It’s about 8:30 at night you are just finishing up the dishes after dinner. You receive three missed calls from one of your employees. Something must be wrong for her to call that often, this late at night. You ring back and discover that all of the company files are being held to ransom. Not just your team member’s- everyone. Your heart starts to hammer through your chest and the acid and starts to slush in your guts. You cannot access any of your databases or documents unless you pay a ridiculous amount of money. This is a disaster. You have become the victim of CryptoLocker Ransomware.
This infamous family of ransomware is a very successful business model. So successful that in 2016 the FBI reported that up to 24 M was paid in ransom and that is just the amount that got reported.

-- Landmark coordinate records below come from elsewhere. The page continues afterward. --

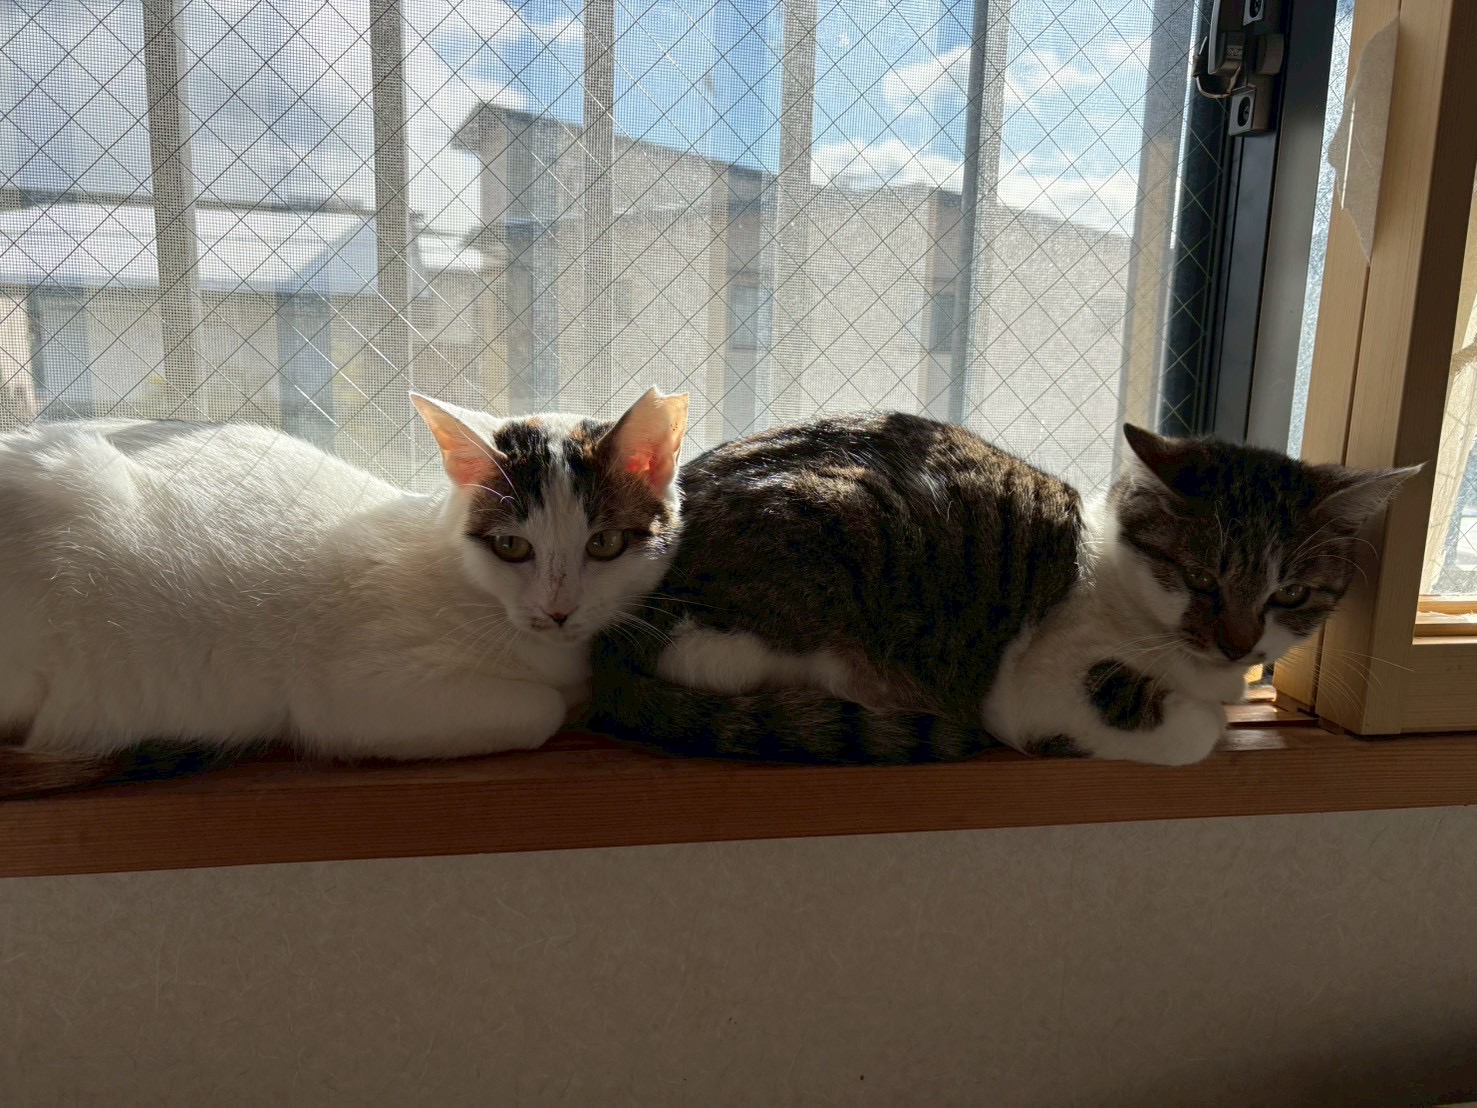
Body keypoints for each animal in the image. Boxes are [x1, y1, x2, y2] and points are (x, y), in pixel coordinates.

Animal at [0, 386, 689, 796]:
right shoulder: (352, 692)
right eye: (512, 547)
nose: (557, 609)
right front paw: (567, 699)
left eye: (604, 544)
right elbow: (542, 709)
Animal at [588, 414, 1417, 765]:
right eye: (1201, 578)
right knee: (706, 656)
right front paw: (1189, 718)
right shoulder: (1037, 683)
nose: (1238, 643)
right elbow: (1190, 729)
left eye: (1289, 595)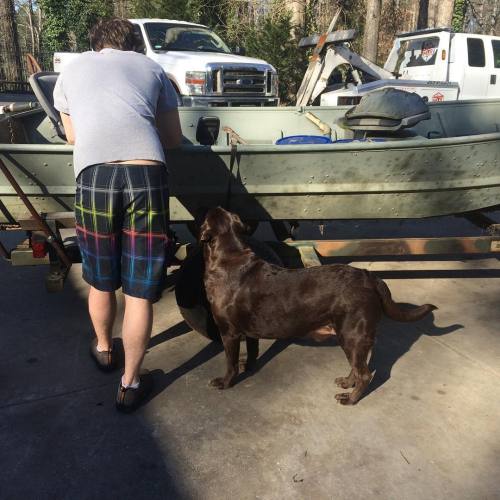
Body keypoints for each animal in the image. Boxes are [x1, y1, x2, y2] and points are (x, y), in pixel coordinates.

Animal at [201, 207, 436, 406]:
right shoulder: (249, 332)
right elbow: (252, 352)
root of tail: (370, 277)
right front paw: (249, 367)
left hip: (351, 335)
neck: (231, 257)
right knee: (357, 367)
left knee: (365, 374)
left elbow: (230, 362)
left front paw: (225, 382)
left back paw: (350, 399)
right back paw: (346, 383)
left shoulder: (229, 332)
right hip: (353, 338)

Be aware that CryptoLocker ransomware loves networks and can wreak havoc on not just desktop’s but your whole network by encrypting their contents in just a matter of seconds. Gone are the days of low-level surveillance as the virus sits silently watching before an attack. Now, CryptoLocker does a smash and grab. A damn effective one.

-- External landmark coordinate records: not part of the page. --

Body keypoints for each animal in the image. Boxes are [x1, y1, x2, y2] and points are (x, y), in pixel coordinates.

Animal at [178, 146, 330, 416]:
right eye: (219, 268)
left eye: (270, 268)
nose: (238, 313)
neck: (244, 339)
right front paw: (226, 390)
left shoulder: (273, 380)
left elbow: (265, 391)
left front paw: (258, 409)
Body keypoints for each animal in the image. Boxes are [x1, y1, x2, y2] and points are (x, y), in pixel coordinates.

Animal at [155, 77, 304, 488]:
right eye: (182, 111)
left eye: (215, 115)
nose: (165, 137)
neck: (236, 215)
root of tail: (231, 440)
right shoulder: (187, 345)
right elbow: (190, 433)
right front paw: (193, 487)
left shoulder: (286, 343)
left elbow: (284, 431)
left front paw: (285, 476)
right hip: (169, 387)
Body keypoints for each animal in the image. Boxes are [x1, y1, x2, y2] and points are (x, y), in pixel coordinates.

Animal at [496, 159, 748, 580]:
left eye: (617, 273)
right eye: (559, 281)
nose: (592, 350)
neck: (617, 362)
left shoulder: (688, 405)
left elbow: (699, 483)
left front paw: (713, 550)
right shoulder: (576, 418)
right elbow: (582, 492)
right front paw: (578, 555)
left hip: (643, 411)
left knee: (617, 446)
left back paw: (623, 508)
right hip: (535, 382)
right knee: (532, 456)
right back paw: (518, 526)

How CryptoLocker gets its fangs into your systems.
- Cleverly crafted emails get sent systematically to your teams’ email accounts. They will contain a file that needs to be downloaded and may be password protected. Often, they appear to be from a freight company or similar style of business.

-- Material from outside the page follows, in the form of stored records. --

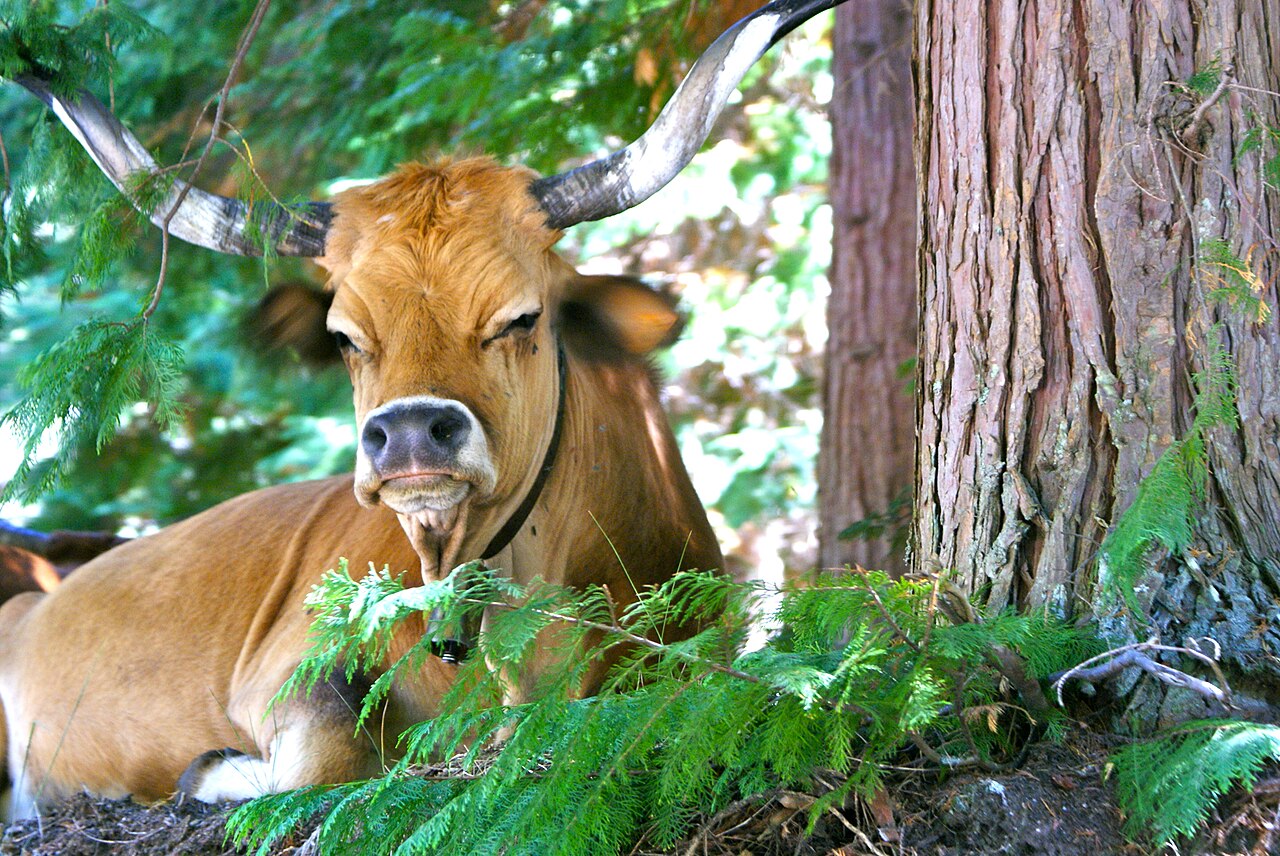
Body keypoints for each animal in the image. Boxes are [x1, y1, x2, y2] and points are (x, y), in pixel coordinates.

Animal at [0, 0, 840, 821]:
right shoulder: (289, 672)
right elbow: (325, 755)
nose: (408, 435)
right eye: (344, 337)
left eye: (522, 317)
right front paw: (216, 769)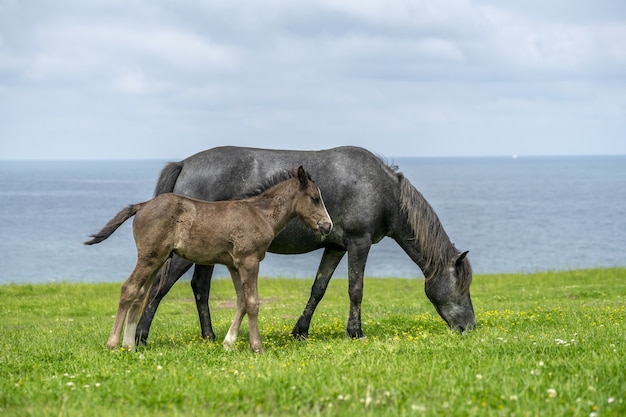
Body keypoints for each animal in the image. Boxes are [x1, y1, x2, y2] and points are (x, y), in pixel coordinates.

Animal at [86, 164, 336, 352]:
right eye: (315, 198)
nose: (327, 225)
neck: (260, 214)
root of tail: (142, 205)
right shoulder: (249, 261)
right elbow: (252, 302)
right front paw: (256, 347)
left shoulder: (234, 265)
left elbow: (241, 301)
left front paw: (228, 343)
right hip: (150, 257)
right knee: (128, 289)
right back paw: (113, 343)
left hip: (157, 260)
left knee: (139, 295)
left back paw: (129, 345)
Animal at [135, 145, 472, 342]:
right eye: (463, 286)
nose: (469, 327)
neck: (383, 189)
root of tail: (183, 164)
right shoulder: (359, 243)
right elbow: (356, 289)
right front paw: (356, 332)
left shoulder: (336, 247)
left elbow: (318, 288)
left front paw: (300, 330)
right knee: (159, 287)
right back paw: (140, 336)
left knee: (199, 288)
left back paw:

- Some malware takes advantage of bugs in programs such as Microsoft Office or browser extensions like Flash and Java.
- Popular now is “Malvertising” where malware is embedded into advertisements and gets downloaded when an ad is clicked on.
The best way to deal with CryptoLocker is to create a complete line of defence that works on many levels and remove its speed advantage by adopting a defensive strategy that will stop them in their tracks.
13 ways create strong line of defence against CryptoLocker Ransomware
- Use an intelligent firewall that identifies traffic types and assesses whether the traffic on your network is legitimate or has identified ‘tells’ indicating suspicious activity.
- Create a directory of safe or whitelisted programs and apps that are permitted. Set up the systems so that programs outside these can’t be downloaded without and administrator checking them out first.
- Use additional or redundant servers to segment access to critical data. Again, reducing your vulnerability by building mini fortresses around key data and documents.
- Train your staff. Educate them on how to identify suspicious files and do things like right click on their mouse to scan attachments. Then send staff simulated “phishing” attacks to test them. It will become a bit of competition and it will really help to entrench what to look for.
- Data backup daily is vital. It’s a basic. Here’s how you do it successfully. Your data must be stored in a separate physical place of storage or in the cloud. Whichever method you use, ensure that it is offline and not directly connected to your desktops or networked laptops. Only connect your machines while backing up and then disconnect. Make sure that back up is encrypted.
- Ensure Microsoft Windows default settings for extensions are disabled. You want to be able to see the type of extension so that you can determine whether it’s safe to open or not. ZIP files or .exe files are usually not.
- Use Microsoft office viewers. Viewers let you see what a document looks like without macros. You can set up your systems so that this is the default when opening documents.
- Again a no brainer, but worth the reminder, update all your apps regularly. Setting the default to automatic updates ensures that any malware taking advantage of bugs in your operating systems cannot get through.
- Goes without saying, when downloading an email never enable macros.
- Use an anti-spam system for your email that will block any .exe files (including .ZIP files). Don’t just rely on the presumption that your email account has one.
- Use ad blockers to avoid malvertising.
- Finally, there is no point in having operating systems and security system software, unless it is regularly updated. The best way to do this is by setting your systems to auto-update.
Keeping your business safe from the likes of CryptoLocker Ransomware is not just about having antivirus programs on your operating systems. Take the above precautions and your business will be able to continue to enjoy the success you now do. Establish a strong first line of defence in place and you’ll be well ahead of the pack.